The boys at the table are out of their cells for their state mandated hour of recreation. They are playing OG, the game of choice. (for those of you not versed in street lingo, OG stands for Original Gangster). The boys are smack talking—a lot.
“That six wasn’t there. My ten trumps your cards anyday. Pick ‘em up!”
“Cheater!”
“Put it on skin. If you’re lying you’re going to hell for this.”
Despite how it sounds it’s all fun and games; it wouldn’t be OG without all the back and forth banter. I ask them to teach me, they laugh and say I could never be OG–it just wouldn’t be right. They teach me anyway. The conversation soon turns to the “pod” they are in.
“Do you hear things at night?” one boy says turning to the other.
“Yeah. Are you talking about the little girl who cries?”
At first I think they are joking, but they’re not. The toughest of the boys tell me that there are things they hear and see at night.( One boy was so terrified of a spirit that was “haunting” his cell he had to be moved to another location.)
They ask me if I believe in spirits, I say yes. How acutely intune they are to the spiritual world both facinates and frightens me.
“You know,” one boy says to another, “The things we hear in here don’t bother me that much…I have a bunch of people that I talk to and see even when I’m not locked up.”
The other boy looks at him like he’s crazy and tells him he has never been around this kind of thing before.
“Oh yeah, well, its ok. I have schisophrenia, bipolar, ADD, and multiple personality disorder–at least that’s what they tell me.”

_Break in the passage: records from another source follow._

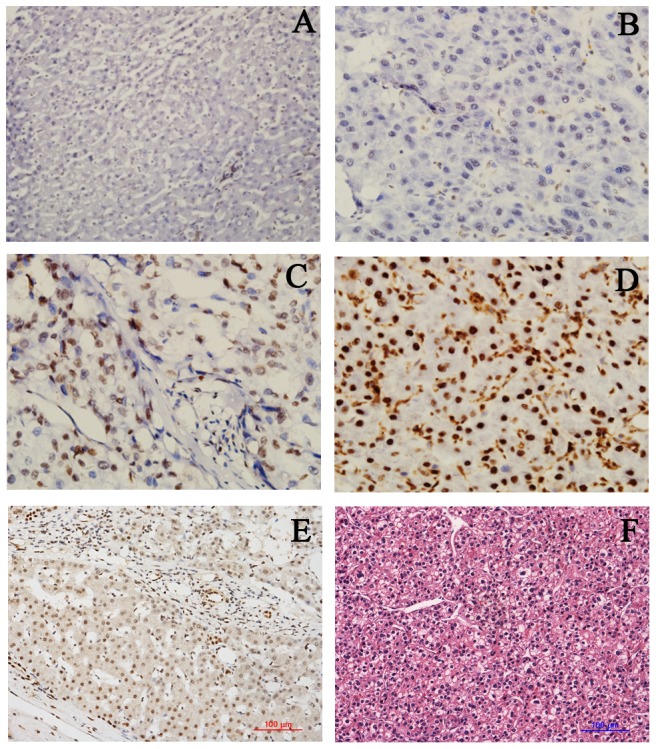
Expressions of HMGB1 in HCC tissues and surrounding non-cancerous tissues.(A) Negative expression in distant normal liver tissue (IHC ×200). (B) Weak expression in HCC tissues (IHC ×400). (C) Moderate expression in HCC tissues (IHC ×400). (D) Strong expression in HCC tissues (IHC ×400). (E) Weak expression in cirrhotic liver (IHC ×200). (F) HCC tissue (HE ×200).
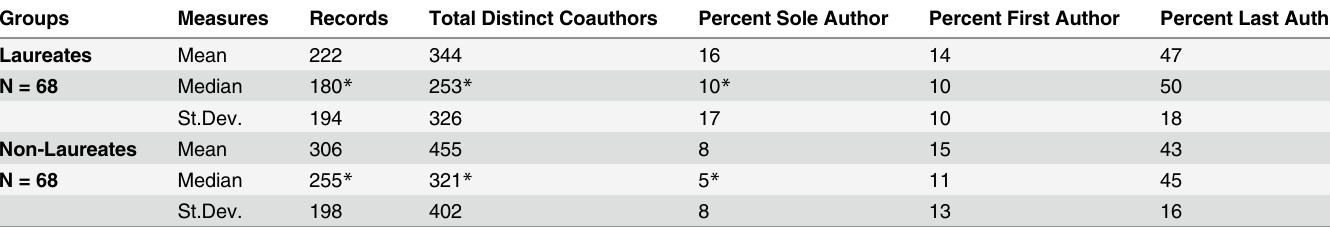
Table 1. Descriptive Statistics at Author Level for Laureates and Non-Laureates.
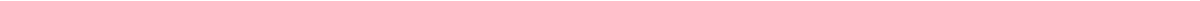
Fig. 2 Tctex-1 regulates Dsg1 localization at the cell – cell interface. a NHEKs treated with control or Tctex-1 siRNA were analyzed for endogenous Dsg1 localization (differentiated condition), or Dsg2 and E-cadherin localization (undifferentiated condition). b Line scan analysis of border intensities for Dsg1, Dsg2, and E-cadherin in NHEKs with or without Tctex-1 knockdown (three independent experiments, at least 50 borders were analyzed per condition in representative experiment, *** p < 0.001, unpaired two-tailed t test). c , d Dsg1-FL-Flag or Dsg1-909-Flag-infected undifferentiated NHEKs were stained for Flag. Line scan analysis of border intensities for ectopic Dsg1 proteins is shown on the graph (four independent experiments, at least 50 borders were analyzed per condition in representative experiment, *** p < 0.001, unpaired two-tailed t test). e Subcellular fractionation of undifferentiated NHEKs expressing Dsg1-FL-Flag or Dsg1-909-Flag. Collected fractions were analyzed for plakoglobin (PG) (a cytoplasmic constituent of the desmosome), E-cadherin and Flag. C = cytoplasm, S = soluble membrane-bound fractions (M, membrane + N, nuclear), I = insoluble membrane bound fractions (P, pellet + Pusb, urea sample buffer solubilized pellet). f Quanti fi cation of the percentage of Dsg1-FL-Flag or Dsg1-909-Flag in soluble and insoluble membrane fractions ( fi ve independent experiments; ** p < 0.01, unpaired two-tailed t test). g Structured illumination microscopy images of ectopic Dsg1-FL- Flag or -909-Flag mutant (green) and CT-B-labeled lipid rafts (red). E-cadherin staining in the top panels indicates the cell – cell border location. Rectangles mark zoomed in areas. h Pearson ’ s correlation coef fi cients for Dsg1-FL-Flag/CT-B-labeled lipid rafts or Dsg1-909-Flag/CT-B-labeled lipid rafts (from one representative experiment out of 3, * p < 0.05, unpaired two-tailed t test). i Western blot of GFP immunoprecipitation from undifferentiated NHEKs expressing GFP or Dsg1-GFP + / − ectopic Tctex constructs probed for Dsg1, Tctex-1, GFP, and PG (positive control for Dsg1 interactions). j Subcellular fractionation of undifferentiated NHEKs co-expressing Dsg1-FL-Flag with Tctex-wt-Flag (Twt) or Tctex-t94e-Flag (Tt94e). Collected fractions were analyzed for PG, Dsg1, and Tctex-1. k Quanti fi cation of the percentage of Dsg1-FL-Flag in soluble and insoluble fractions in the presence of Tctex-wt or Tctex-t94e (three independent experiments; ** p < 0.01, unpaired two-tailed t test). Scale bars = 10 μ m. Error bars represent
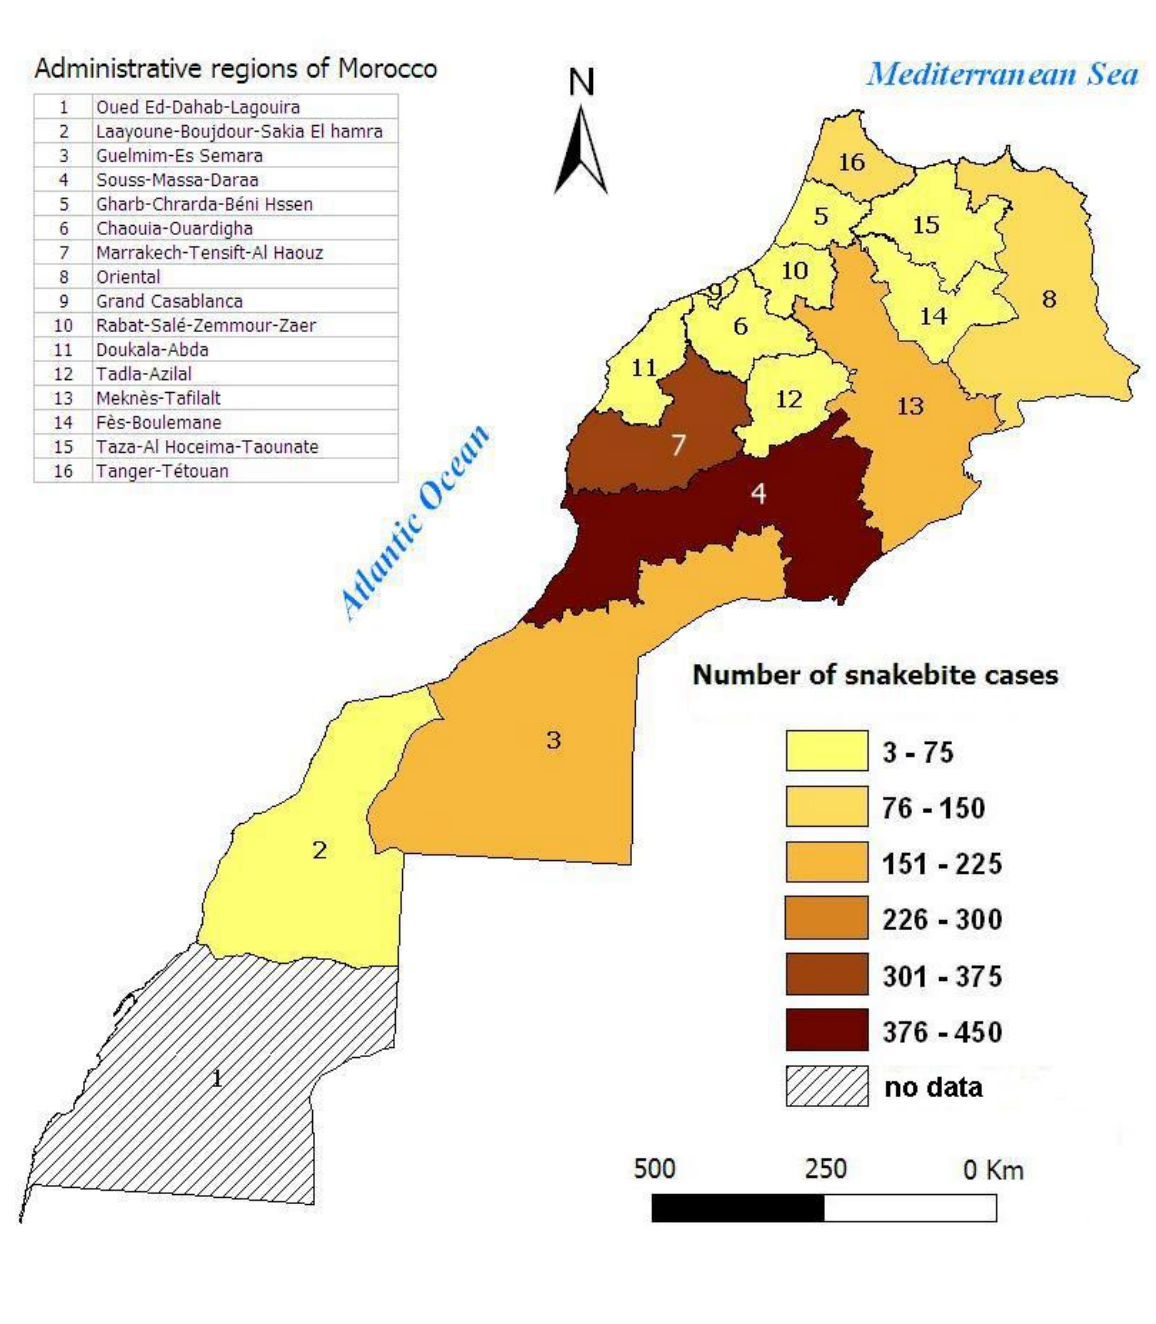
Figure 4. Distribution of snakebites by administrative region of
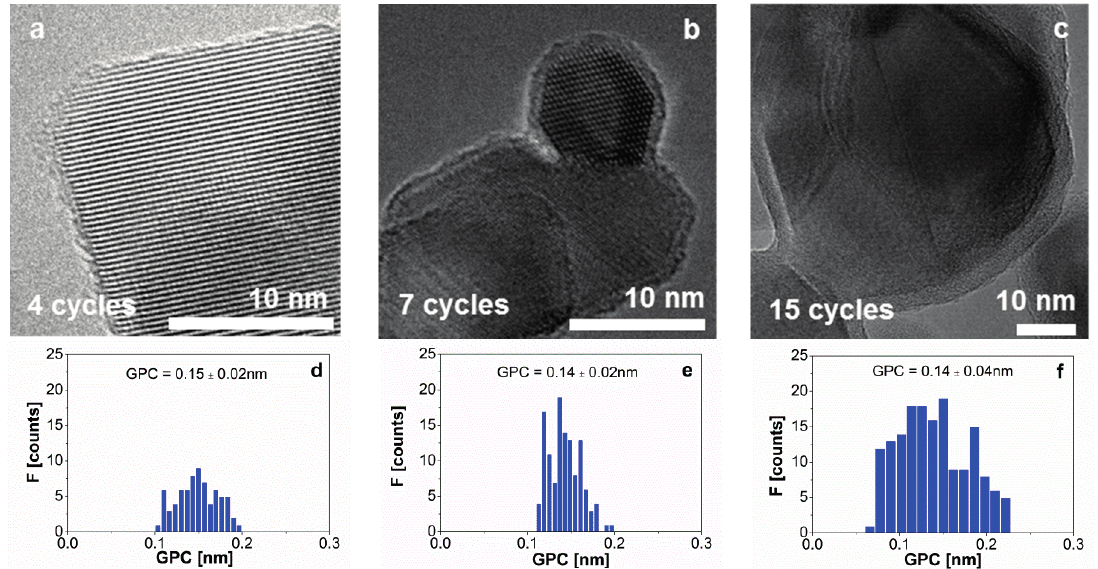
Figure 1. TEM images of the alumina film on TiO 2 nanoparticles for a dosing sequence of 3.5–10–2.5–10 min after ( a ) 4 ALD cycles; ( b ) 7 ALD cycles; and ( c ) 15 ALD cycles. ( d ) Distribution of the growth per cycle from the TEM pictures after 4 ALD cycles; ( e ) after 7 ALD cycles; and ( f ) after 15 ALD cycles. The mean growth per cycle and the standard deviation values are given in each histogram.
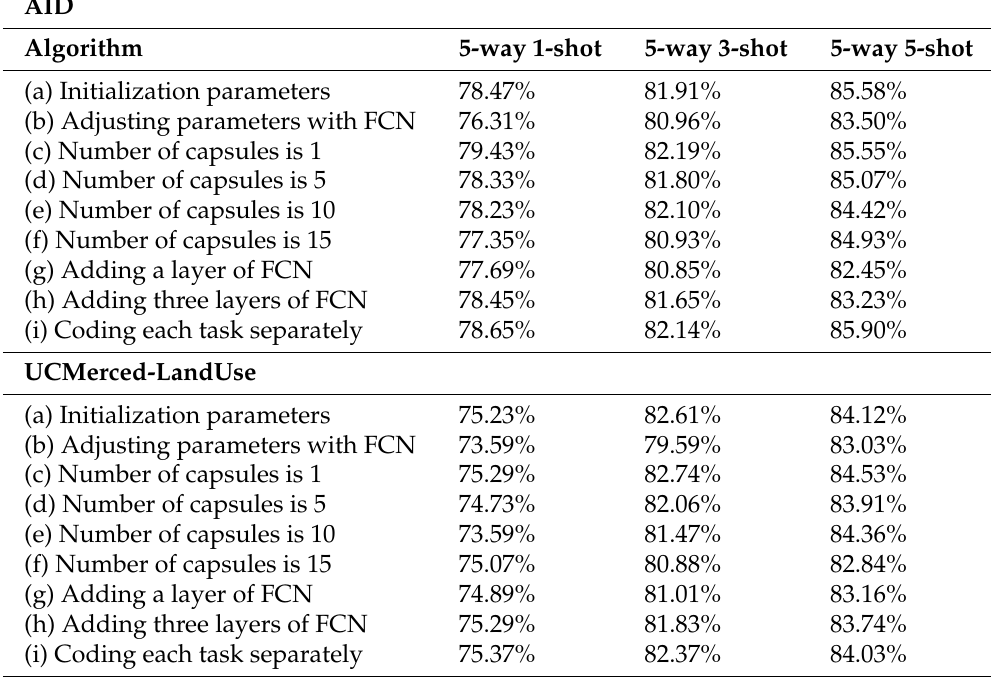
Table 2. Comparison of classification accuracy (accuracy ± 95%) between different settings of task-covariant meta-learning algorithm and other similar works on the AID and UCMerced- LandUse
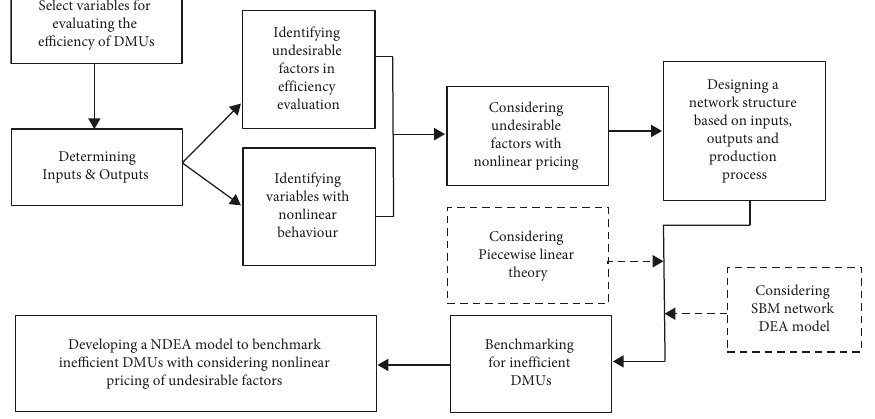
Figure 2: Steps of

The game stops. The other boys are snickering.
The boy whom he addresed shakes his head. “Man, you are just straight up messed up.”
His response is a smile, like he has just been complemented.
My heart breaks. Since coming to juvie this “messed up” boy has continually gotten in trouble. When I have sat him down and talked to him about his behaviors, he always has the same answer:
“If I keep messing up then I get to stay, right?”
I ask him why he would want to stay. Why would anyone ever want to stay locked up.
“I have been in 23 foster homes since I was nine. This is the only place that I can always come back to.”
The stories in his file are atrocious. He has experienced abuse from everyone who has ever been an adult figure in his life. It isn’t the first time, nor do I think it will be the last, that I have heard a child tell me that they would rather consider juvie home, then where they currently live.
The amount of baggage so many of these kids carry with them is overwhelming and the fact that they see spirits is, honestly, no wonder. There are things that come with this kind of territory–good and bad things and things I don’t understand. Sometimes I desperately wish I knew better how to bring out the angels to sing over them and make the spirit of little girl who cries, dissapear.